Look -- he was awesome. But he was not HOF calibre. If he hadn't been so injured, I have no doubt he'd be in. But he was injured a lot. So he's out. And for the record, it's not like he had to retire at 34. He played in 21 different seasons.
Dawson, who was such a good athlete that Davey Johnson started him in center field and Eric Davis in left in the 1987 All-Star Game, was the first player to ever put together 12 consecutive seasons in which he finished with double-figure home run and stolen base totals. He piled up 45 extra-base hits in 15 consecutive seasons, becoming the sixth name on a list that included only Henry Aaron, Stan Musial, Willie Mays, Mel Ott and Honus Wagner.
This is why people hate stat geeks. If you invent arbitrary categories -- even more arbitrary than the ones we use in standard discussions -- you can make an argument for anybody. I especially hate the "consecutive seasons" thing, because it punishes all-time greats who like missed part of a year due to WWII and stuff. Or guys who just had one year where they missed like 40 games due to a freak injury in an otherwise durable career. Or whatever. Also, in this specific case, 45 XBH...who cares? 45? That's 18 HR and 27 2B? You want to hang your HOF hat on that?
On the picture-perfect day he was enshrined into the Hall last summer, Sandberg took time to campaign for Dawson...
"No player in baseball history worked harder, suffered more or did it better than Andre Dawson," Sandberg said. "He's the best I've ever seen.
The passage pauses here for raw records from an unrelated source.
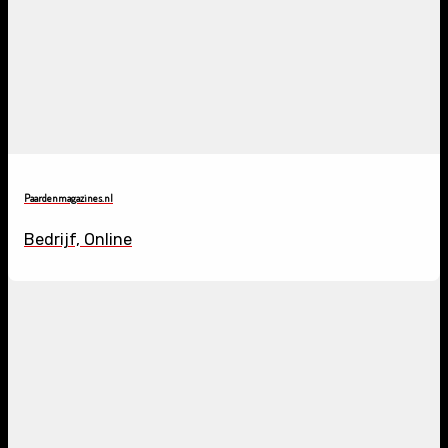
Paardenmagazines.nl
Bedrijf, Online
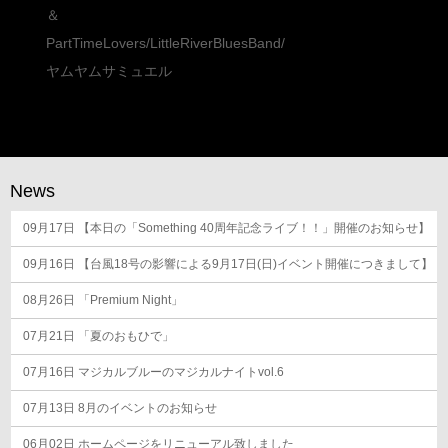
ナ
＆
ビ
PartTimeLovers/LittleRiverBluesBand/
ゲ
ヤムヤムサミュエル
ー
シ
ョ
ン
News
09月17日
【本日の「Something 40周年記念ライブ！！」開催のお知らせ】
09月16日
【台風18号の影響による9月17日(日)イベント開催につきまして】
08月26日
「Premium Night」
07月21日
「夏のおもひで」
07月16日
マジカルブルーのマジカルナイトvol.6
07月13日
8月のイベントのお知らせ
06月02日
ホームページをリニューアル致しました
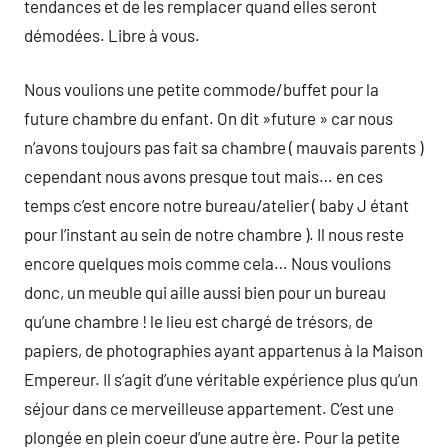
tendances et de les remplacer quand elles seront
démodées. Libre à vous.
Nous voulions une petite commode/buffet pour la
future chambre du enfant. On dit »future » car nous
n’avons toujours pas fait sa chambre ( mauvais parents )
cependant nous avons presque tout mais… en ces
temps c’est encore notre bureau/atelier ( baby J étant
pour l’instant au sein de notre chambre ). Il nous reste
encore quelques mois comme cela… Nous voulions
donc, un meuble qui aille aussi bien pour un bureau
qu’une chambre ! le lieu est chargé de trésors, de
papiers, de photographies ayant appartenus à la Maison
Empereur. Il s’agit d’une véritable expérience plus qu’un
séjour dans ce merveilleuse appartement. C’est une
plongée en plein coeur d’une autre ère. Pour la petite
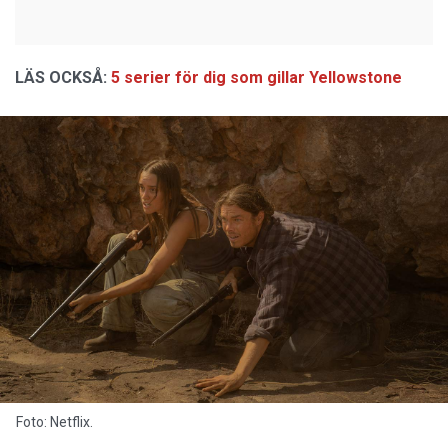
LÄS OCKSÅ:
5 serier för dig som gillar Yellowstone
Foto: Netflix.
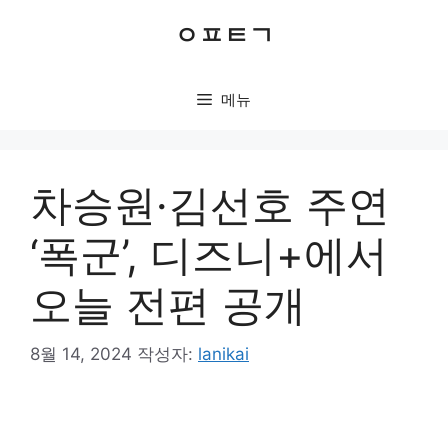
컨
ㅇㅍㅌㄱ
텐
츠
로
메뉴
건
너
뛰
기
차승원·김선호 주연
‘폭군’, 디즈니+에서
오늘 전편 공개
8월 14, 2024
작성자:
lanikai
I watched him win an MVP for a last-place team, and it was the most unbelievable thing I've ever seen in baseball. He did it the right way, the natural way, and he did it in the field and on the bases and in every way, and I hope he will stand up here some day."
I include this only because I love how bad Ryno is at talking. Look at that last sentence. It's like retarded Dr. Seuss.
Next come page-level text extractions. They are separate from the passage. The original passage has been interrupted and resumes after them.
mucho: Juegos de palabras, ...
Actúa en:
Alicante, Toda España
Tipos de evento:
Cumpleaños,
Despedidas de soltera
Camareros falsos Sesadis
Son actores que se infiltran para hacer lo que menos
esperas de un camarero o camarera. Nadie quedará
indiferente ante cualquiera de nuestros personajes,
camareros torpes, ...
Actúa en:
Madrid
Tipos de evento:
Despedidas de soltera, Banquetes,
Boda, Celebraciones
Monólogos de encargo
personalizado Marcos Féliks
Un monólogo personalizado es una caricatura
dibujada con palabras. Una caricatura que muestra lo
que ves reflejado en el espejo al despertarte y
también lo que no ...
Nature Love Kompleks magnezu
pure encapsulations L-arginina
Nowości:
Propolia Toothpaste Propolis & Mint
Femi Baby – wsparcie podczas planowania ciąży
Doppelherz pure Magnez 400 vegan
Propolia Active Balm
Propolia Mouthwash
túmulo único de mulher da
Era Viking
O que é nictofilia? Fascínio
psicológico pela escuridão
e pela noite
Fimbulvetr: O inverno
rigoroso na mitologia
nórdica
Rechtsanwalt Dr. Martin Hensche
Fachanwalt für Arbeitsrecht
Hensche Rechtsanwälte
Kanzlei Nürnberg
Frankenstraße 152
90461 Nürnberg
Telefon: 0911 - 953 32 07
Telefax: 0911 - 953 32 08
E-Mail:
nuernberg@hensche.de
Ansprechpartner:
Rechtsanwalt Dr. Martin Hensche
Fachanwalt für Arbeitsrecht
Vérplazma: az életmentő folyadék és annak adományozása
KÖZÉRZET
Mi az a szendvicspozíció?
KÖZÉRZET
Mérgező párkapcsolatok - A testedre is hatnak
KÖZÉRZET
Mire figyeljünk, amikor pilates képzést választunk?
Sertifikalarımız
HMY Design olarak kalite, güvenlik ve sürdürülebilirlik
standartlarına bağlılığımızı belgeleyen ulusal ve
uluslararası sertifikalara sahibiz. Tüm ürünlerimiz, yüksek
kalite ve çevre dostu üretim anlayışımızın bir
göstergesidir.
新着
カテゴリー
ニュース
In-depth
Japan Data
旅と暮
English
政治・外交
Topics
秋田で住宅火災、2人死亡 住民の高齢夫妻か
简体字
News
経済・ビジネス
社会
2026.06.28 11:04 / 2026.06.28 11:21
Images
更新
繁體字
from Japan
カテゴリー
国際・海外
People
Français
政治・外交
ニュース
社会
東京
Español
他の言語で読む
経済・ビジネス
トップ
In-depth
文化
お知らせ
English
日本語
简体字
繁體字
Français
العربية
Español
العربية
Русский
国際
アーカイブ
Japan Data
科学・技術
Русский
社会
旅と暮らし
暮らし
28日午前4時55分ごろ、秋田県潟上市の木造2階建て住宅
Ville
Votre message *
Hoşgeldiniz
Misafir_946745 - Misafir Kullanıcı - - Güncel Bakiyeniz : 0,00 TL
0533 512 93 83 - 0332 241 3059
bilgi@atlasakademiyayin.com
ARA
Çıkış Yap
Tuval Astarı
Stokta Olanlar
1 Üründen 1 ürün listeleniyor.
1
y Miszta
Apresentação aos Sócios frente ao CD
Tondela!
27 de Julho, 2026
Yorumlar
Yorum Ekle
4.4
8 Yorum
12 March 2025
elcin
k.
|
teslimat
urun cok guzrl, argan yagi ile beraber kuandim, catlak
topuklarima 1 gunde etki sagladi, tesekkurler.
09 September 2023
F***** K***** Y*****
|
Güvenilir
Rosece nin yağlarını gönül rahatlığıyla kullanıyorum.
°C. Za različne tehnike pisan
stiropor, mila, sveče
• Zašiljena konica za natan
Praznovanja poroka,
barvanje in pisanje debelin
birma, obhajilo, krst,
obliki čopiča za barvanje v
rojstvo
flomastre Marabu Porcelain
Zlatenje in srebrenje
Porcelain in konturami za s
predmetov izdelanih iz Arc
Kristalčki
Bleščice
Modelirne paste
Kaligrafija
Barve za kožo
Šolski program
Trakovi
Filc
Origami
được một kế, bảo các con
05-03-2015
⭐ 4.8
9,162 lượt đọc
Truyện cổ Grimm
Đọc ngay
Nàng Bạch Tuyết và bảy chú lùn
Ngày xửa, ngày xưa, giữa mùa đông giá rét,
Sandberg's comment about "the natural way,'' was, of course, a shot at the Jose Canseco generation of illegally-enhanced, often one-dimensional sluggers. The numbers Mark McGwire, Sammy Sosa, Bonds and others put up from 1997 through 2003 diminished -- at least in reflection during that time -- the career statistics of hitters from the 1980s and early '90s, including Dawson and Jim Rice.
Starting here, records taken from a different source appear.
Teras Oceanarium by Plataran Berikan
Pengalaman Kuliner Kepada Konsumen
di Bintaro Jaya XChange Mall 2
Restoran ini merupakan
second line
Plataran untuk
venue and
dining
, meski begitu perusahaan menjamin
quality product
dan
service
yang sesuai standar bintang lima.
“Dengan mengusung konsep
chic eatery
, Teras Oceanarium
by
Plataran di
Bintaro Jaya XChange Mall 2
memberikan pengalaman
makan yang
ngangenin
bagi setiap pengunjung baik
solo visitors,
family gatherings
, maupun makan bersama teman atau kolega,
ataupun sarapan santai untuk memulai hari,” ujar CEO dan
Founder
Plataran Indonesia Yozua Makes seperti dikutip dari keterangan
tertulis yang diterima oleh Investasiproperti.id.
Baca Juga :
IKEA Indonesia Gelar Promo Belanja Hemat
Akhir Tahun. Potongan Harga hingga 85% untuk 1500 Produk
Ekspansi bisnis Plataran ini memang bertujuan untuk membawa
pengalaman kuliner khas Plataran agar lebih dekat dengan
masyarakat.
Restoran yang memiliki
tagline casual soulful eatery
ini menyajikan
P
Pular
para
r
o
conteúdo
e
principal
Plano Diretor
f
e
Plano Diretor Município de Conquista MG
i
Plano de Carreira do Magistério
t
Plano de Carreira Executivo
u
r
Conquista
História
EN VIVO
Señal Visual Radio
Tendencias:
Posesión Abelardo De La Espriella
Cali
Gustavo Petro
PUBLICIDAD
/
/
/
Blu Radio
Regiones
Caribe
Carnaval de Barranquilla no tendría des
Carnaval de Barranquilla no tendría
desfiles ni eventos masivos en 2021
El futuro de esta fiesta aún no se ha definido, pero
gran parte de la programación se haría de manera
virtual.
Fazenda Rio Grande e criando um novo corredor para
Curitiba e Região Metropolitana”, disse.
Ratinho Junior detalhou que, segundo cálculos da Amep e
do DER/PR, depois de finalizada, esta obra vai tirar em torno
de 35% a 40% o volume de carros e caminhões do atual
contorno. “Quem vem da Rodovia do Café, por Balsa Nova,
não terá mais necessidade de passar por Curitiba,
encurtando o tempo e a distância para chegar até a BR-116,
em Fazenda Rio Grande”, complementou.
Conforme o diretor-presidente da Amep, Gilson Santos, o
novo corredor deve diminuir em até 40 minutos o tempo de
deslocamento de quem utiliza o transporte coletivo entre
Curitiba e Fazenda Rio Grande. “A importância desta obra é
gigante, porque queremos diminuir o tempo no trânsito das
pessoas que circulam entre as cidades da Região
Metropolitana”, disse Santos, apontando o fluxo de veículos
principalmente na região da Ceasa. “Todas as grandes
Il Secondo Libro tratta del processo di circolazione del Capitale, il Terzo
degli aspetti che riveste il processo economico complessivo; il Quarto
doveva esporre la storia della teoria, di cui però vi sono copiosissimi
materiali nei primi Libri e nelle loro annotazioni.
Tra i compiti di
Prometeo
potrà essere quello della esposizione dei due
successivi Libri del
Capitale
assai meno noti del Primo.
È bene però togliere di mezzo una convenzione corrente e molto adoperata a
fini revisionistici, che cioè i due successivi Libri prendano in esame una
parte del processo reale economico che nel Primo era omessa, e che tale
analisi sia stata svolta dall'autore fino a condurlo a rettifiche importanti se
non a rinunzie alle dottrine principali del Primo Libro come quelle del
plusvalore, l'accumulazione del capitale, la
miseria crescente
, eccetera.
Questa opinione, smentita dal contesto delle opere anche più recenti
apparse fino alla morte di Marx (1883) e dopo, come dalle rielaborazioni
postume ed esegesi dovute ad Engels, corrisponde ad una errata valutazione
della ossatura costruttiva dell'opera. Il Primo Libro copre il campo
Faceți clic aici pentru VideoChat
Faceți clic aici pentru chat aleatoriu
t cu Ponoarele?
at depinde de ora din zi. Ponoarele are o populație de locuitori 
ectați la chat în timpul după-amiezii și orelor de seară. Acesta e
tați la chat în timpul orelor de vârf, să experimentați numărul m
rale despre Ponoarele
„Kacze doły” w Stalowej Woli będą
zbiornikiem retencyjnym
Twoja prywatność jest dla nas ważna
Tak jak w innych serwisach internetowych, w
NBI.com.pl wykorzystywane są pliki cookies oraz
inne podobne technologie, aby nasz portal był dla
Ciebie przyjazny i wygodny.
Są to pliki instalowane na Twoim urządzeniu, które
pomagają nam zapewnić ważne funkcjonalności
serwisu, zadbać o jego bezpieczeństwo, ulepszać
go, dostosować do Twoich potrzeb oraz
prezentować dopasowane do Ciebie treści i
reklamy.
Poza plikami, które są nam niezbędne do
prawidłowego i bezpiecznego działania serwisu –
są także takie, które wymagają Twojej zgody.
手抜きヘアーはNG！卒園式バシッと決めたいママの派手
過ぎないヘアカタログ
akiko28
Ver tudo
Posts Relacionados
I don't buy this argument either. Rice was a borderline case before the steroids thing exploded. Dawson would have been just as borderline if he had retired in 1994.
Just for kicks: Jim Ed , in 1700 fewer AB, has only 50 fewer HR, and a higher career OBP, SLG, OPS+, RC27, etc. He won an MVP, like Hawk. And I'd still say Rice is at best borderline.